2002-08-08 14:55:04

by Dave McCracken

[permalink] [raw]
Subject: [PATCH 2.5.30+] Second attempt at a shared credentials patch



This patch allows tasks to share credentials via a flag to clone().

This version fixes the problem with exec() that Linus found. Tasks that
call exec() get their own copy of the credentials at that point.

The URL is here because it's too big to include in email:

http://www.ibm.com/linux/ltc/patches/misc/cred-2.5.30-3.diff.gz

The patch is against Linus' BK tree as of this morning.

Dave McCracken

======================================================================
Dave McCracken IBM Linux Base Kernel Team 1-512-838-3059
[email protected] T/L 678-3059


2002-08-08 15:28:35

by Trond Myklebust

[permalink] [raw]
Subject: Re: [PATCH 2.5.30+] Second attempt at a shared credentials patch

>>>>> " " == Dave McCracken <[email protected]> writes:

> This patch allows tasks to share credentials via a flag to
> clone().

> This version fixes the problem with exec() that Linus found.
> Tasks that call exec() get their own copy of the credentials at
> that point.

> The URL is here because it's too big to include in email:

> http://www.ibm.com/linux/ltc/patches/misc/cred-2.5.30-3.diff.gz

What the hell is that change to fs/nfs/dir.c below all about? Try
mounting an NFSv2 partition with that applied...

Instead of doing this as one big unreadable monolithic patch and
risking getting things wrong like in the above case, it would be nice
if you could go via a set of wrapper functions:

#define get_current_uid() (current->uid)
#define set_current_uid(a) current->uid = a
.
.
.

...

That would allow you to make the changes to the lower level filesystem
code in smaller babysteps, and make the actual move to 'struct cred' a
trivial patch...


As I argued before when Ben first presented this, that will also allow
us the flexibility to change the structure at a later date. Several
filesystems could benefit from a shared *BSD-style 'struct ucred' to
replace the tuple current->{ fsuid, fsgid, groups }.

Cheers,
Trond

diff -Nru a/fs/nfs/dir.c b/fs/nfs/dir.c
--- a/fs/nfs/dir.c Wed Aug 7 09:08:23 2002
+++ b/fs/nfs/dir.c Wed Aug 7 09:08:23 2002
@@ -1237,9 +1237,6 @@

lock_kernel();

- if (!NFS_PROTO(inode)->access)
- goto out_notsup;
-
cred = rpcauth_lookupcred(NFS_CLIENT(inode)->cl_auth, 0);
if (cache->cred == cred
&& time_before(jiffies, cache->jiffies + NFS_ATTRTIMEO(inode))) {

2002-08-08 16:17:34

by Dave McCracken

[permalink] [raw]
Subject: Re: [PATCH 2.5.30+] Second attempt at a shared credentials patch


--On Thursday, August 08, 2002 05:32:05 PM +0200 Trond Myklebust
<[email protected]> wrote:

> What the hell is that change to fs/nfs/dir.c below all about? Try
> mounting an NFSv2 partition with that applied...
....
**YOUR GOAL**: Translate this sentence from the shared credentials patch thread into Spanish: "Tasks that call exec() get their own copy of the credentials at that point."

**GIVEN DATA**:
....
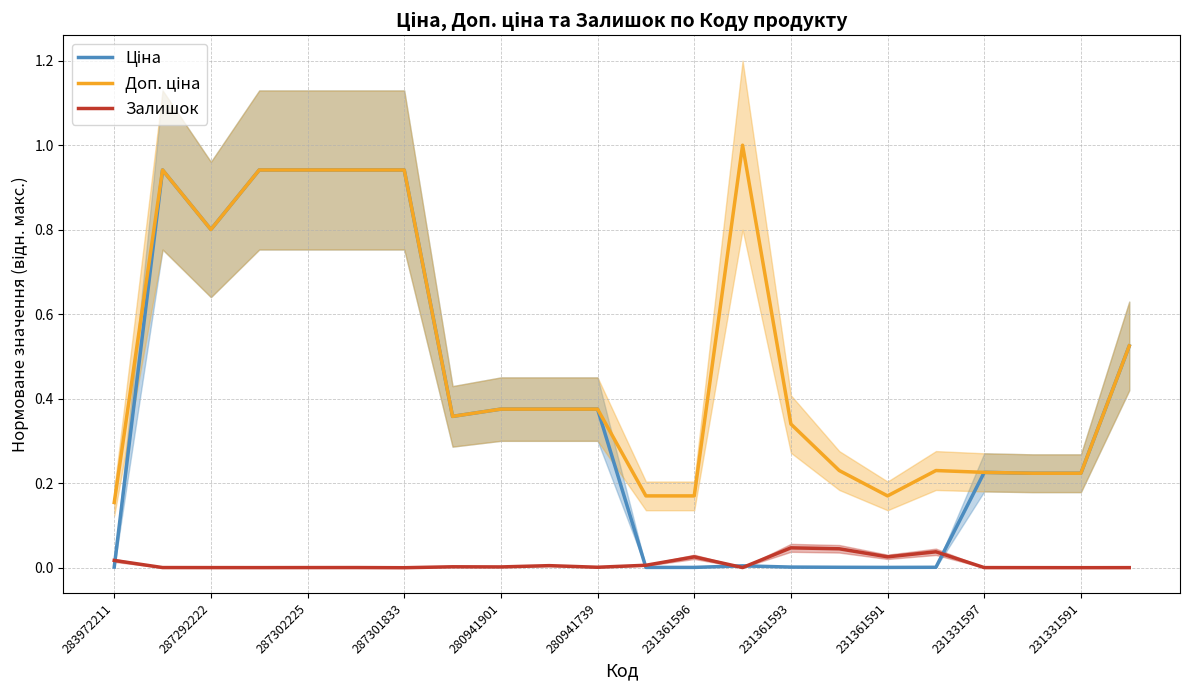

True or false: Ціна has a value of 0.1 at 231331597.

False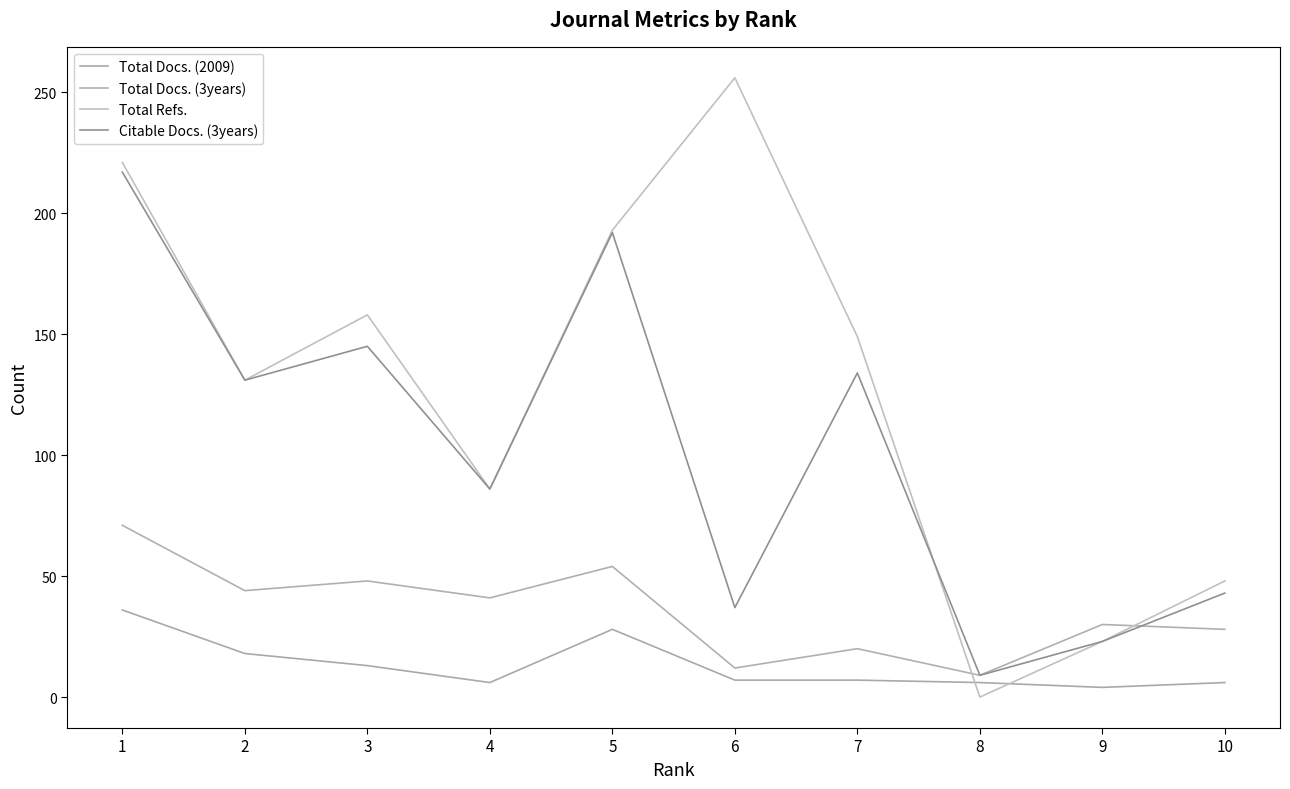

Which series changed the most between 10 and 9?

Total Refs.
....
**THE ANSWER**: Las tareas que llaman a exec() obtienen su propia copia de las credenciales en ese momento.